— DATA TO USE —
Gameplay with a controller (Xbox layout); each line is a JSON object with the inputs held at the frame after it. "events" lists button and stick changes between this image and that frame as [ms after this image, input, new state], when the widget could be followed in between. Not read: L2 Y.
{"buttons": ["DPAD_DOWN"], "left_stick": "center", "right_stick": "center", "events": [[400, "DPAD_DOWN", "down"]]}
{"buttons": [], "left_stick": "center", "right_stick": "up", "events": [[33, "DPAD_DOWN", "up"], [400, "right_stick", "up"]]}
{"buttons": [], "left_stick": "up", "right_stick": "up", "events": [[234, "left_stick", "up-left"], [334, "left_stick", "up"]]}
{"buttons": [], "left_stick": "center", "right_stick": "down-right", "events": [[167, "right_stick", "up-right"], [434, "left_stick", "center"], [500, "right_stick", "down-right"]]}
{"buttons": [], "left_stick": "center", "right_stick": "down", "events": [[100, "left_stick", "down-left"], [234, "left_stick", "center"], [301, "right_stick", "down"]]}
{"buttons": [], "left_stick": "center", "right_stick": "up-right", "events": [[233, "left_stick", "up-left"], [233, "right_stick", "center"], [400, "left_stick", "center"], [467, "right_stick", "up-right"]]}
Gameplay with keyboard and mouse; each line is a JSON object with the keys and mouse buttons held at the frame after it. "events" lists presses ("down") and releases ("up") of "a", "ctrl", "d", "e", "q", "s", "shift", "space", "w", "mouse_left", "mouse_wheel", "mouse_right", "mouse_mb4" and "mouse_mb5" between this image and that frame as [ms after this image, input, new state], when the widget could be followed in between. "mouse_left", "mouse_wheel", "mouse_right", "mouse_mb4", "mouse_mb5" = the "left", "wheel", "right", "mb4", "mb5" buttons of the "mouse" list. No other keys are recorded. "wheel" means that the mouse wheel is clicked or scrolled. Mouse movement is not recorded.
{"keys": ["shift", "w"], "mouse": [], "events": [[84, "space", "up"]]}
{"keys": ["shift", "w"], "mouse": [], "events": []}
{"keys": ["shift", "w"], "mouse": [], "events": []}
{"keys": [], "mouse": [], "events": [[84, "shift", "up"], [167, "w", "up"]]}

— AIM OF THE EXERCISE —
In the listing, how many lines include the string "after"? State the number alone.

— FINISHED EXERCISE —
2